▸ Stated problem 1:
Gather every line in the rows below that contains the string "shortInstrumentName".

▸ Selected text:

------------

Notices of Appearance
Key Points
Session 11 on Jurisdiction and Inquisition presented some crucial knowledge on how to handle the extremely stressful experience of police arrest, police raids and police interviews, while still respecting that the vast majority of police are themselves decent people. Also discussed were some rarely comprehended procedural issues concerning court and the nature of Jurisdiction and Appearance; and why, when people forget or ignore these procedures, they effectively “hand over” control to the opposing side by effectively admitting they are incompetent, and idiots and therefore subject to the jurisdiction of the court. Some highlights were:
Police have three primary goals being:
- Obtain confession.
- Form a contract.
- Discredit any alternate testimony.
When faced even with the most intimidatory circumstances of raids and arrest, there is a way to handle oneself. No one can properly force you to make testimony or enter a contract if they refuse to divulge the facts.
Jurisdiction is two things:
- Authority of a forum to administer justice.
- Authority of jurist to sit and hear and interpret the law of such a forum.
Appearance is two things:
- Physical presence.
- Formal capacity & character of defendant coming to a valid forum of law to resolve a legal argument.
A defendant must submit some memorandum of appearance on the day to identify their capacity and character of defense (i.e. attorney-in-fact, or advocate-of-law, or self-representation, PRO SE);
There are two types of Appearance:
- Special challenges the jurisdiction of court.
- General as acceptance and submission to jurisdiction of court.
Notice of Special Appearance – Registered Post
Appearance is not only the physical presence at the court on the day of the hearing or trial or mention, but also the procedural memorandum and notification of the court by the defense as to the claimed standing and character of the defense. It is now time to discuss an extension of that knowledge in matters where a summons is issued by the mail or has been served by another party ahead of a proposed court date. It is called Notice of Appearance, or in this case Notice of Special Appearance.
If there is no possibility of receiving a logical or fair hearing and that overwhelmingly there is evidence the court has no jurisdiction, then you may seek to respond with a Notice of Special Appearance, supported by a properly formed Affidavit and finally a series of questions called Interrogatories that go to the heart of the challenge of jurisdiction.

------------

(Dataset items)
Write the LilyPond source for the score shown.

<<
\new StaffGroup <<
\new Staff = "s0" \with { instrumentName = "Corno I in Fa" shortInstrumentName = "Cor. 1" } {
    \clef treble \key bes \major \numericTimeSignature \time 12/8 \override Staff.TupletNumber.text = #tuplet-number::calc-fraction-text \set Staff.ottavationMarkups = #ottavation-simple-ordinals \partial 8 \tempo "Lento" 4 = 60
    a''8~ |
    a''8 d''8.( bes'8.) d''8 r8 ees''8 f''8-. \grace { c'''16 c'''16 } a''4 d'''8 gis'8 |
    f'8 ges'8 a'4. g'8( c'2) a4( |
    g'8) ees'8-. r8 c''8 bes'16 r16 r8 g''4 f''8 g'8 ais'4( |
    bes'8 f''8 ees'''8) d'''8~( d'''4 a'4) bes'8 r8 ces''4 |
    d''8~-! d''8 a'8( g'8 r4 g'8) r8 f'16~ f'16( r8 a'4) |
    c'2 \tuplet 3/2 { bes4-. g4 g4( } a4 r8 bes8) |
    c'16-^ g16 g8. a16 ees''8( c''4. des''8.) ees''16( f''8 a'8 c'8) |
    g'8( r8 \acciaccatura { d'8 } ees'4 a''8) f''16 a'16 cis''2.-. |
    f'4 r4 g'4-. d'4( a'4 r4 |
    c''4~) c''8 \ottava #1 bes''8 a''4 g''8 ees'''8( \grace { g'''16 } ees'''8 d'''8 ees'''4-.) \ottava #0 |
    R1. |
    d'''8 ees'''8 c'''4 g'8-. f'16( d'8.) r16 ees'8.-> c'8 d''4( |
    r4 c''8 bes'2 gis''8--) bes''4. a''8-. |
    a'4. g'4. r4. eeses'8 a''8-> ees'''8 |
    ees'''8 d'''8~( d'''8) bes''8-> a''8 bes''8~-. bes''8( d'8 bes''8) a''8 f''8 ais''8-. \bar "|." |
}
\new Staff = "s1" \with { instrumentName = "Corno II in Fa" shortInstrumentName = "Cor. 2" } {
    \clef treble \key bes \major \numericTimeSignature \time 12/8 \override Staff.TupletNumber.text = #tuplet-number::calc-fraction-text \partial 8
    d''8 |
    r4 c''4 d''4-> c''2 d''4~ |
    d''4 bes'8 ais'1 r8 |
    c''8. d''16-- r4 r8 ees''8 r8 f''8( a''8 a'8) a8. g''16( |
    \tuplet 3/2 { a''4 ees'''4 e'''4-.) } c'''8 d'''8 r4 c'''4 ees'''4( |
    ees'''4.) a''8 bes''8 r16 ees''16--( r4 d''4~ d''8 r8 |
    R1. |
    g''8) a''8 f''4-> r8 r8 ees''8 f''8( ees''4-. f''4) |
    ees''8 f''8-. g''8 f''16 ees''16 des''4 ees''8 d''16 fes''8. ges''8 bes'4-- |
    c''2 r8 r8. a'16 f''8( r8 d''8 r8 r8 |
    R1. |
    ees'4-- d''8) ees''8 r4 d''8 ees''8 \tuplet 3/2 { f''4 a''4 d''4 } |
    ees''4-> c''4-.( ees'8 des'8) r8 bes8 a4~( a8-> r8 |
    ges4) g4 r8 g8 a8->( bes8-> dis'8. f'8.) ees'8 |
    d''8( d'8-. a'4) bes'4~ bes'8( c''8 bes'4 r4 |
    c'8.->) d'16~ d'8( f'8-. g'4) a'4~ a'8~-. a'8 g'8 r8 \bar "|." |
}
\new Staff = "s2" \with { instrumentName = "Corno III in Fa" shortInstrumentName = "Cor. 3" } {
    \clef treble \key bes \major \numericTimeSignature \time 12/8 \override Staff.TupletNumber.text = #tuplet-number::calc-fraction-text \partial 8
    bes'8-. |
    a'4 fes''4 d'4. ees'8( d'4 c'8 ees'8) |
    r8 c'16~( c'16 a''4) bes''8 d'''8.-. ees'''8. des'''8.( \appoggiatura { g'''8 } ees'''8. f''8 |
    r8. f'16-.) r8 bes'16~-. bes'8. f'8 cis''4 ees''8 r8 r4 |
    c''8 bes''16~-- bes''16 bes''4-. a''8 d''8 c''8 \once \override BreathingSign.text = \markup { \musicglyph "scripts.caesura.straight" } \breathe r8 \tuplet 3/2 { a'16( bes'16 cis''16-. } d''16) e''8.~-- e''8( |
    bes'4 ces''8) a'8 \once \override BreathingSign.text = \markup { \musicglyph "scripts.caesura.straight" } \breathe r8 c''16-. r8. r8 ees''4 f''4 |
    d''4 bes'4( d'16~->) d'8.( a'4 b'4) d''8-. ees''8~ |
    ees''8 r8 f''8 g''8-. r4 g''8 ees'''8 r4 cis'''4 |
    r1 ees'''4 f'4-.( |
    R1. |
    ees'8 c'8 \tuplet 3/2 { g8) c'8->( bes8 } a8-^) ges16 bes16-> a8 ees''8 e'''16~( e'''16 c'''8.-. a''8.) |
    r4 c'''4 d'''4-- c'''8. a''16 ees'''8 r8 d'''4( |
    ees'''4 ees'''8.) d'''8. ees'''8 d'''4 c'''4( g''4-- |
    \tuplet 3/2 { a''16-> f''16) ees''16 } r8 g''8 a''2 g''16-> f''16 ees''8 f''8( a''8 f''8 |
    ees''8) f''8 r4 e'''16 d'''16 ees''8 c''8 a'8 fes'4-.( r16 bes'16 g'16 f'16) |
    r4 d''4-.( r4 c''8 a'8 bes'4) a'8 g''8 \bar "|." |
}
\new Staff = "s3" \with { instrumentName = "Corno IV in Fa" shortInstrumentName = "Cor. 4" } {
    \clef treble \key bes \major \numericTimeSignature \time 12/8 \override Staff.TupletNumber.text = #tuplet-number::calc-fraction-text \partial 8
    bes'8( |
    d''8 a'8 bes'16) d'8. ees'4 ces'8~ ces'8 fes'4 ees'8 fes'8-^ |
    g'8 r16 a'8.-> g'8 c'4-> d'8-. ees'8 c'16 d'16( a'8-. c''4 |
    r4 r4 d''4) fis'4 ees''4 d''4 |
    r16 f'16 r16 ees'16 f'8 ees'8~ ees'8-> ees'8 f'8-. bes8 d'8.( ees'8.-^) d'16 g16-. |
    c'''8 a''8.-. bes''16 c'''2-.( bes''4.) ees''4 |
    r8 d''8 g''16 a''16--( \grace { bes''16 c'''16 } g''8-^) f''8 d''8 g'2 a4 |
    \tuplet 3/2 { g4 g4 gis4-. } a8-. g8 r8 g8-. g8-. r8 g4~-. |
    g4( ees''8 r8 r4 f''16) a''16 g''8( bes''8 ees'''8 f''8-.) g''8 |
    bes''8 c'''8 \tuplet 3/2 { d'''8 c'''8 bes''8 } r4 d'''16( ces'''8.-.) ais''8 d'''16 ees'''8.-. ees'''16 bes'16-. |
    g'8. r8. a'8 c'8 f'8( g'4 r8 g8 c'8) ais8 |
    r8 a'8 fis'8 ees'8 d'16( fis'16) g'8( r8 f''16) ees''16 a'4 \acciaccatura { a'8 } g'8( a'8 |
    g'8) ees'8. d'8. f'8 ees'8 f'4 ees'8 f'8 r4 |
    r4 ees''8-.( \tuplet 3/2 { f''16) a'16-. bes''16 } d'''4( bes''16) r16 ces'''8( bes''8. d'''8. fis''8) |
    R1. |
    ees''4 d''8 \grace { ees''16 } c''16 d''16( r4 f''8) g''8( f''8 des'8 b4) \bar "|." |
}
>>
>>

------------

▸ Stated problem 2:
Carry on the passage about notices of appearance, starting after its last sentence.

▸ Output 1:
\new Staff = "s0" \with { instrumentName = "Corno I in Fa" shortInstrumentName = "Cor. 1" } {
\new Staff = "s1" \with { instrumentName = "Corno II in Fa" shortInstrumentName = "Cor. 2" } {
\new Staff = "s2" \with { instrumentName = "Corno III in Fa" shortInstrumentName = "Cor. 3" } {
\new Staff = "s3" \with { instrumentName = "Corno IV in Fa" shortInstrumentName = "Cor. 4" } {

▸ Output 2:
However, be warned. Unless you are 100% competent and knowledgeable back-to-front and front-to-back on the knowledge presented in this series, and are capable of being calm and collected under fire, you are effectively “poking a bear in the eye with a stick” when challenging as special appearance, and do not expect an easy process. On the other hand, if you have clear evidence of existing dishonor by the other side and clear omissions within their claim, plus evidence of counter claim, then you may choose to use the Notice of Appearance as the delivery mechanism of your intentions up front to the court, so there can be no automatic default or white-washing of your evidence. In the end, it is your choice. However, consider very carefully what you do, because there is the possibility of having matters dismissed and discharged while still accepting General Appearance if not done properly.
The key points about the Notice of Appearance or Notice of Special Appearance is that it is your opportunity to get the surety and details of any Attorney-In-Fact or Advocate-Of-Law into their system, plus the fact that your Affidavit is your response and challenge.
Notice of Appearance – Affidavit
The purpose of an Affidavit is to provide testimony given under oath in a form acceptable to their system, providing facts and proof (or annexures) based on first hand evidence and knowledge that is NOT hearsay, or opinion, or conspiracy or conjecture.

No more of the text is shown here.